Strikes were traditionally the way that the down trodden worker would redress the power balance between employer and employee.  Workers would go on strike when they wanted better conditions and a safer working environment.  So you would have had miners go on strike to reduce their working day to something reasonable and to ensure that they got regular breaks. 

Now industrial action is the preserve of the trade unions and the public sector.  We see or hear about unions balloting their members on industrial action ever few months, if it’s not the teachers it’s the postmen or the fuel tanker drivers or the tube drivers.  Now its normally over them wanting a pay rise or something to do with their pensions or working hours. 

However gone are the days when unscrupulous employers sent teenage boys down the mines for 14 hours at a time to extract coal.  We have a whole raft of legislation both domestic and European that protects the rights of the work, and limits the hours they can work and regulates when they have to have rest breaks and how long they have to have off between shifts. 

So pray tell well what are they after? Well in most cases they are normally after more money or they want to work less time for the same amount of money.  Which if you think about it, it really isn’t that fair on those in the private sector.  Whose employees can’t down tools for the day because they want a few more hundred pounds in their pay packet at the end of the month or because they want to work 35 hours a week not 39. 

Now I would have a little bit of sympathy for these people going on strike if the statistics actually backed up their arguments.  Yet however the office for national statistics regularly does a comparison between public and private sector wages and every time it always shows that the wages are normally a lot better in favour of the public sector.  This time it was 7% advantage money wise working in the public sector over the private sector. 

Yet these workers keep going on strike because they think they are underpaid and want more money.  I’m sorry but who are you comparing your earnings to?
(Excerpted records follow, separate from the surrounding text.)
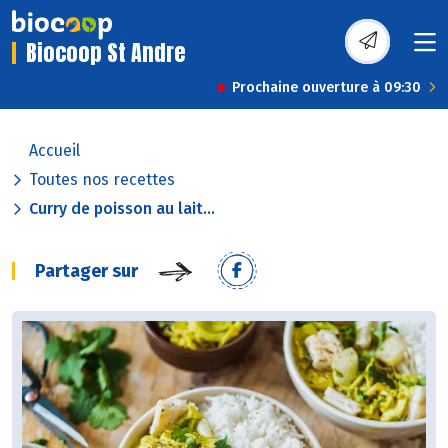
Biocoop St Andre
Prochaine ouverture à 09:30
Accueil
Toutes nos recettes
Curry de poisson au lait...
Partager sur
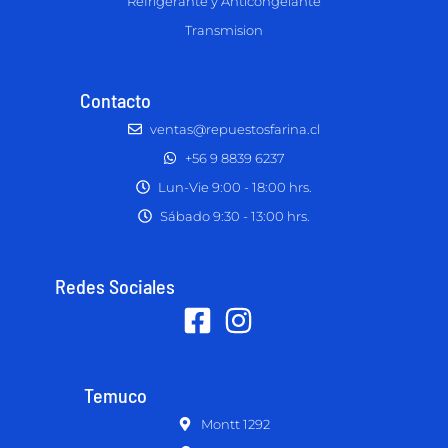
Refrigerante y Anticongelante
Transmision
Contacto
ventas@repuestosfarina.cl
+56 9 8839 6237
Lun-Vie 9:00 - 18:00 hrs.
Sábado 9:30 - 13:00 hrs.
Redes Sociales
Temuco
Montt 1292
You are better paid than the private sector so that really doesn’t leave anyone else to be compared to.    

Anyhow, these strikes are also never the majority of those types of workers.  Let’s take the proposed fuel driver strike.  Now out of the 2000 of them balloted, only actually 827 of them voted to strike.  So because most of the drivers didn’t really care so they didn’t bother to vote they will all lose pay for the day’s they are on strike and 800 people are effectively holding the country to ransom till they get what they want.  As we have already seen people panic buying petrol in case they do actually go on strike.  As a lot of people remember what happened last time there was a strike involving petrol. 

Those on the left seem to think that a strike is generally a good thing as it’s the working man fighting the system and their perceived injustice.  But the last big strike was over pensions and the fact the public sector didn’t want to be brought in to line with the private sector.  Which got a lot of press coverage but the general mood of the private sector was one not in support of those on strike.  A strike on petrol delivery will see little or no sympathy for those on strike as it has the possibility to produce wide scale disruption to just about anyone who uses any form of transport be that car, motor bike or bus. 

Now let’s for a second imagine what the reaction of those public sector employees would be if the private sector workers decided to down tools on a semi-regular basis.  Imagine the outcry there would be if all shop workers went on strike for a week, there would be lots of very upset teachers and nurses who couldn’t go and buy their couscous. 

Now the reason why the private sector doesn’t strike is because of a small thing called competition, if M&S workers walked out you could buy your new dress from a multitude of other places.  If Tesco’s staff had a strike you could go to ASDA.  Yet with the public sector you don’t have that the NHS has a monopoly on health care, there isn’t an alternative school you can send your children to for the day and you can’t look in the yellow pages to find an alternative job centre. 

So I think that the laws surrounding industrial action don’t have to be changed, they need to be changed to stop a minority of people holding the country to ransom.  Now this could be done in a few ways, we could introduce a minimum number of union members that have to vote in any ballot for it to be a valid one as to call a strike as a result, say 70%.  Which would stop a few militant trade unionists from pushing for strike action every other week. 

Or the one I am favouring the more I think about it would be a temporary ban on industrial action whilst the Office of National Statistics keep producing reports that say pay is better in the public sector over the private sector.  Strikes could only be balloted on if the private/public sector pay gap was more than 7.5% in favour of the private sector.  Then it may be justifiable to ask for more pay and strike if it’s not given.   

Or there could be punitive measures attached to strike action, so if the teachers went on strike and 10,000 parents had to take the day of work as a result of it then the unions had to cover at least 50% of the lost wages of the parents.  Or when the tube drivers go on strike and it costs London hundreds of millions, some businesses could claim back some if not all of the money that they lost as a result of it; to give some protection to small and medium business.  

As, for the issues that most of these strikes are called for they should be resolved through negotiation, as if the threat of strike action was removed from the table or made something the unions couldn’t guarantee they would get.  The negotiations over pay, conditions and pensions would be a lot more productive.   

So to sum up, we need to change the laws concerning strikes to level the playing field, that is currently stacked against everyone but the trade unions.